What you should do = Your answer must be the lines from the top of the listing below through the line that holds "[00:00.000]", retyped exactly, with no pictures.

Working data =
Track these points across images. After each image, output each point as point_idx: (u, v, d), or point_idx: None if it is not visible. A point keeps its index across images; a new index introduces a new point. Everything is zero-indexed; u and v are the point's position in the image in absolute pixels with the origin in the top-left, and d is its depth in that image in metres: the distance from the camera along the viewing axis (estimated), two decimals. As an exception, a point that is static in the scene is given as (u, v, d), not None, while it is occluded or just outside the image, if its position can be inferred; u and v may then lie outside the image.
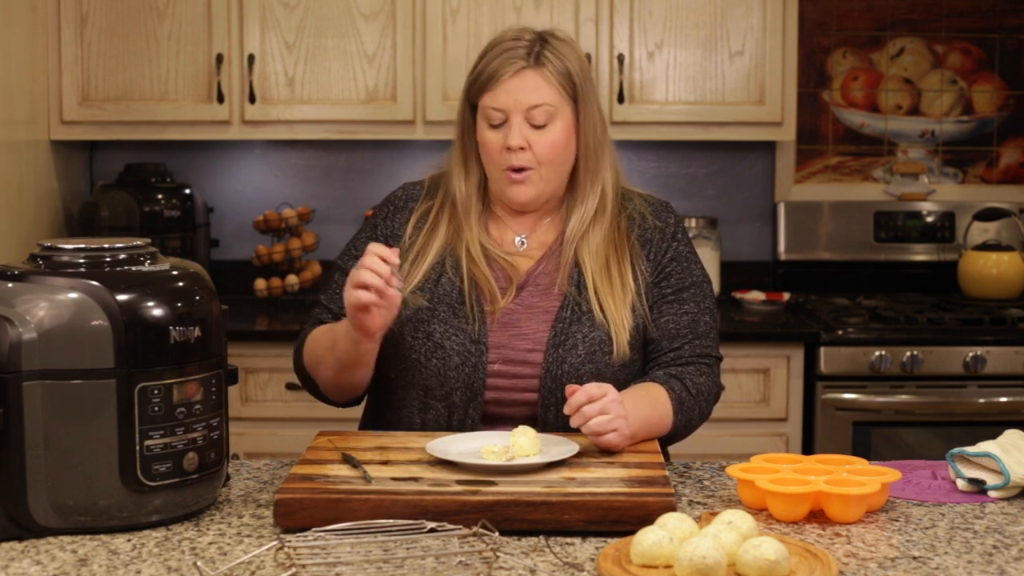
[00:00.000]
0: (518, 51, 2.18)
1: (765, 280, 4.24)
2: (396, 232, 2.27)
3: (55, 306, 1.72)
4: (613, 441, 1.97)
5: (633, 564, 1.57)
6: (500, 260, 2.23)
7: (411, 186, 2.34)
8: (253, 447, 3.57)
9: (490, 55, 2.20)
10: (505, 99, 2.16)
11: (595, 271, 2.20)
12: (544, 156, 2.18)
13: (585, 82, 2.21)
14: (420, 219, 2.27)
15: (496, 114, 2.18)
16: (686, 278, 2.25)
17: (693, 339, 2.21)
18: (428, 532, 1.67)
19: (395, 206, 2.31)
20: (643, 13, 3.82)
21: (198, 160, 4.18)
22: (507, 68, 2.17)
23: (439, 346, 2.16)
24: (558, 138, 2.18)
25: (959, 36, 4.23)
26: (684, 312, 2.22)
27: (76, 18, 3.77)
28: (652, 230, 2.26)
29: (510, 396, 2.17)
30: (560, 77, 2.17)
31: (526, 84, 2.16)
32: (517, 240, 2.27)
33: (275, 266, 4.02)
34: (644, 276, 2.23)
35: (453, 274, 2.21)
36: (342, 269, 2.27)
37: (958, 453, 2.01)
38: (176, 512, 1.80)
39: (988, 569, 1.63)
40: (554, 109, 2.17)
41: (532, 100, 2.16)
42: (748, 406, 3.65)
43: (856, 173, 4.27)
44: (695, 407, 2.18)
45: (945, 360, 3.62)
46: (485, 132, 2.20)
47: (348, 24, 3.80)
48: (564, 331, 2.17)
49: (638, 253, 2.24)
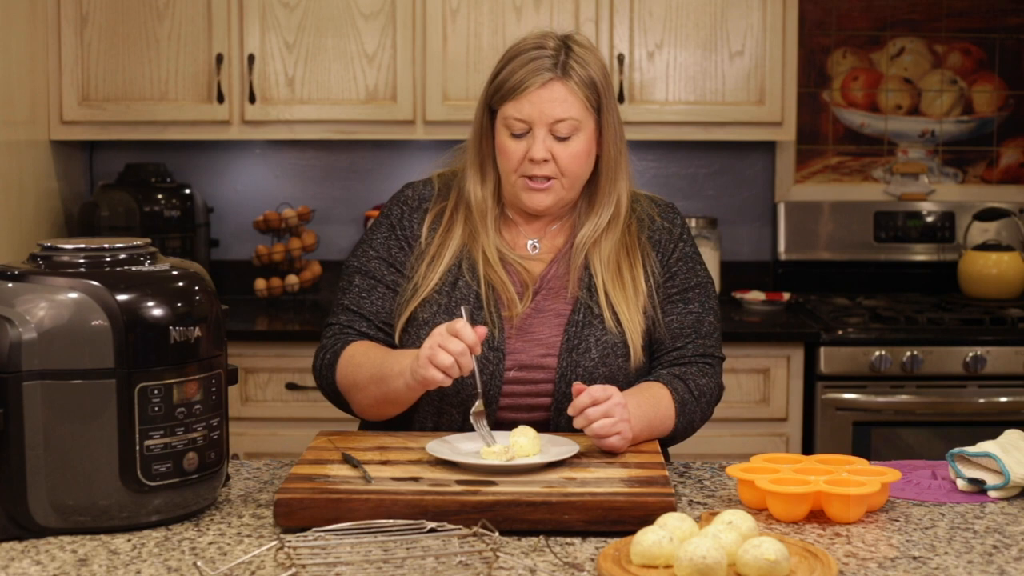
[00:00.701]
0: (544, 61, 2.14)
1: (765, 280, 4.24)
2: (415, 233, 2.24)
3: (55, 306, 1.72)
4: (616, 444, 1.97)
5: (633, 564, 1.57)
6: (515, 264, 2.22)
7: (419, 186, 2.30)
8: (253, 447, 3.57)
9: (515, 63, 2.16)
10: (531, 111, 2.14)
11: (607, 278, 2.19)
12: (566, 167, 2.16)
13: (608, 90, 2.19)
14: (435, 220, 2.25)
15: (519, 124, 2.15)
16: (691, 278, 2.25)
17: (697, 339, 2.21)
18: (428, 532, 1.67)
19: (409, 207, 2.27)
20: (643, 13, 3.82)
21: (198, 160, 4.18)
22: (534, 79, 2.13)
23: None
24: (580, 150, 2.16)
25: (959, 36, 4.23)
26: (689, 312, 2.22)
27: (76, 18, 3.77)
28: (660, 231, 2.26)
29: (525, 401, 2.16)
30: (585, 89, 2.15)
31: (553, 96, 2.13)
32: (529, 244, 2.26)
33: (275, 266, 4.02)
34: (656, 276, 2.22)
35: (470, 277, 2.19)
36: (362, 271, 2.23)
37: (958, 453, 2.01)
38: (176, 512, 1.80)
39: (988, 569, 1.63)
40: (578, 123, 2.15)
41: (558, 114, 2.14)
42: (748, 406, 3.65)
43: (856, 173, 4.27)
44: (697, 409, 2.18)
45: (945, 360, 3.62)
46: (506, 140, 2.17)
47: (348, 24, 3.80)
48: (577, 335, 2.17)
49: (649, 253, 2.24)
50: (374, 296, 2.22)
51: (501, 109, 2.17)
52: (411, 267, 2.22)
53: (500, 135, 2.18)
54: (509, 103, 2.15)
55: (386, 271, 2.22)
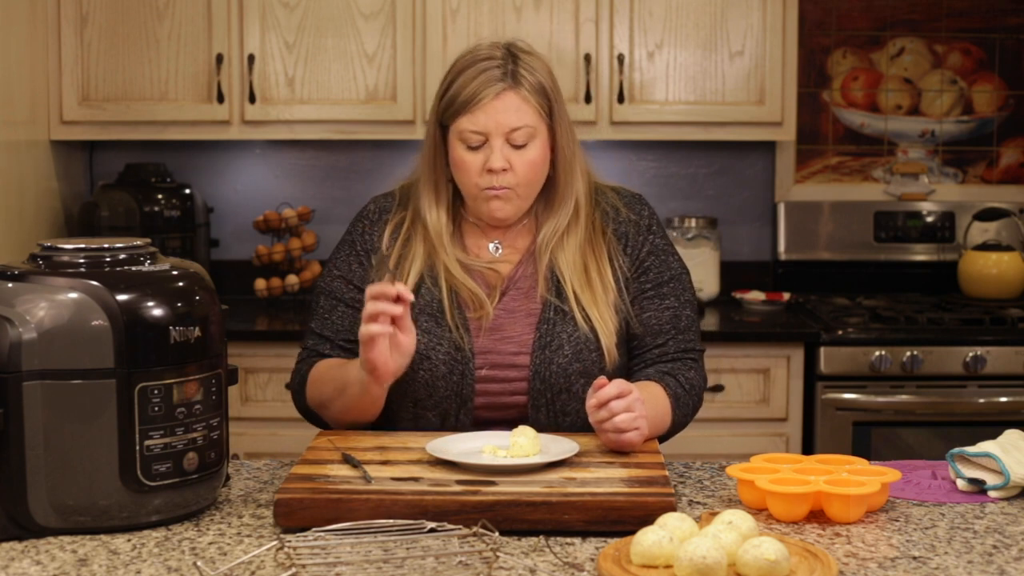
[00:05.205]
0: (494, 72, 2.15)
1: (765, 280, 4.24)
2: (375, 245, 2.27)
3: (55, 306, 1.72)
4: (634, 440, 1.97)
5: (633, 564, 1.58)
6: (480, 269, 2.23)
7: (381, 199, 2.33)
8: (253, 447, 3.57)
9: (464, 77, 2.16)
10: (486, 122, 2.15)
11: (575, 281, 2.20)
12: (524, 176, 2.18)
13: (557, 94, 2.21)
14: (395, 229, 2.27)
15: (476, 137, 2.16)
16: (665, 272, 2.25)
17: (676, 334, 2.23)
18: (428, 532, 1.67)
19: (370, 220, 2.30)
20: (643, 13, 3.82)
21: (198, 160, 4.18)
22: (487, 90, 2.15)
23: (425, 357, 2.15)
24: (536, 157, 2.18)
25: (959, 36, 4.23)
26: (666, 307, 2.23)
27: (76, 18, 3.77)
28: (627, 223, 2.27)
29: (500, 400, 2.17)
30: (537, 96, 2.17)
31: (508, 106, 2.15)
32: (491, 247, 2.27)
33: (275, 266, 4.02)
34: (623, 270, 2.24)
35: (432, 285, 2.21)
36: (326, 292, 2.27)
37: (958, 453, 2.01)
38: (176, 512, 1.80)
39: (988, 569, 1.63)
40: (533, 129, 2.17)
41: (513, 123, 2.15)
42: (748, 406, 3.65)
43: (856, 173, 4.27)
44: (689, 403, 2.20)
45: (945, 360, 3.62)
46: (463, 153, 2.18)
47: (348, 24, 3.80)
48: (549, 332, 2.18)
49: (615, 247, 2.25)
50: (335, 316, 2.25)
51: (455, 124, 2.18)
52: (372, 280, 2.23)
53: (456, 150, 2.19)
54: (463, 117, 2.16)
55: (346, 289, 2.26)
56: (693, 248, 4.04)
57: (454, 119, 2.17)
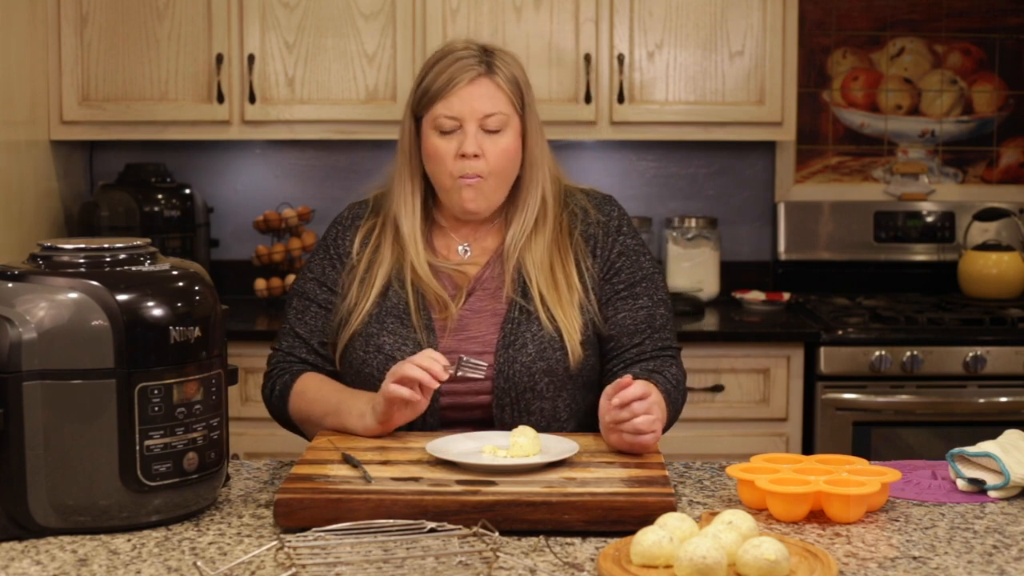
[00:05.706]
0: (469, 60, 2.19)
1: (765, 280, 4.24)
2: (347, 250, 2.29)
3: (55, 306, 1.72)
4: (649, 443, 1.97)
5: (633, 564, 1.58)
6: (448, 271, 2.25)
7: (356, 206, 2.36)
8: (253, 447, 3.57)
9: (440, 66, 2.20)
10: (460, 107, 2.18)
11: (541, 282, 2.21)
12: (496, 164, 2.20)
13: (529, 91, 2.25)
14: (366, 236, 2.29)
15: (449, 122, 2.18)
16: (636, 272, 2.26)
17: (652, 333, 2.24)
18: (428, 532, 1.67)
19: (344, 225, 2.32)
20: (643, 13, 3.82)
21: (198, 160, 4.18)
22: (462, 76, 2.18)
23: (390, 358, 2.16)
24: (509, 146, 2.20)
25: (959, 36, 4.23)
26: (639, 307, 2.24)
27: (76, 18, 3.77)
28: (595, 225, 2.28)
29: (465, 400, 2.18)
30: (510, 85, 2.21)
31: (482, 92, 2.18)
32: (460, 249, 2.29)
33: (275, 266, 4.02)
34: (590, 272, 2.25)
35: (399, 287, 2.23)
36: (300, 293, 2.29)
37: (958, 453, 2.01)
38: (176, 512, 1.80)
39: (988, 569, 1.63)
40: (506, 117, 2.20)
41: (487, 108, 2.18)
42: (748, 406, 3.65)
43: (856, 173, 4.27)
44: (678, 399, 2.22)
45: (945, 360, 3.62)
46: (436, 140, 2.20)
47: (348, 24, 3.80)
48: (513, 331, 2.18)
49: (582, 249, 2.26)
50: (307, 316, 2.27)
51: (429, 111, 2.20)
52: (343, 284, 2.26)
53: (429, 138, 2.21)
54: (438, 103, 2.19)
55: (319, 291, 2.28)
56: (693, 248, 4.04)
57: (429, 107, 2.20)
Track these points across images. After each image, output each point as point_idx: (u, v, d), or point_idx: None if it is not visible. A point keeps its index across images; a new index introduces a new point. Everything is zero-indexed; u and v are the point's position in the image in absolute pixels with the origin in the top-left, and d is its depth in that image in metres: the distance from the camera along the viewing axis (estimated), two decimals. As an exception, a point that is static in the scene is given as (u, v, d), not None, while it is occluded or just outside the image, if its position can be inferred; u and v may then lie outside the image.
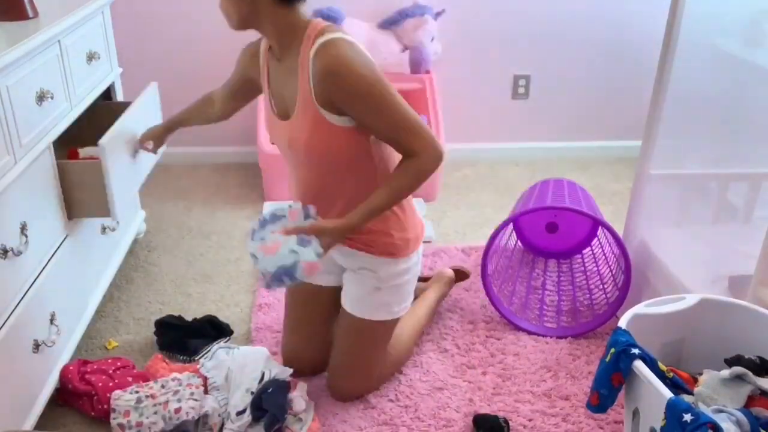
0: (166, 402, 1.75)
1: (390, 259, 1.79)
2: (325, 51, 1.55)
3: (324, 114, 1.59)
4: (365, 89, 1.55)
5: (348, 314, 1.86)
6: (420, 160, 1.62)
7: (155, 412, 1.73)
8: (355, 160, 1.68)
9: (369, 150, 1.68)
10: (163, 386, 1.81)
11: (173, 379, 1.83)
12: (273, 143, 1.76)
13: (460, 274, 2.37)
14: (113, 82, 2.37)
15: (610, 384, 1.44)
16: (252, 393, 1.81)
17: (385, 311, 1.85)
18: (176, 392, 1.78)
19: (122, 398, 1.77)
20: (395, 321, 1.90)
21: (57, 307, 1.83)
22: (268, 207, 1.73)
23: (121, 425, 1.73)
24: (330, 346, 1.96)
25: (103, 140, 1.86)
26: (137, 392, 1.78)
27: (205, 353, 2.04)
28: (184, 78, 3.12)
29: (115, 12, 2.40)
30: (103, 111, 2.26)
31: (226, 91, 1.94)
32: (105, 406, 1.81)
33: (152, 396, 1.77)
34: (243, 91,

Result of the exercise =
Track these points across images. After each image, output each point as point_idx: (u, v, d), or point_idx: None if it is not visible. A point keeps its index across images; a new index introduces a new point. Everything is zero-indexed; u and v are the point's position in the image in absolute pixels with the origin in the top-left, and d is its depth in that image in metres: the distance from the camera along the viewing axis (estimated), two decimals. As an exception, a point that is static in the scene is given as (u, v, d), not None, while it is occluded or just outside the image, if its position can be inferred; u and v may then lie outside the image.
[00:00.000]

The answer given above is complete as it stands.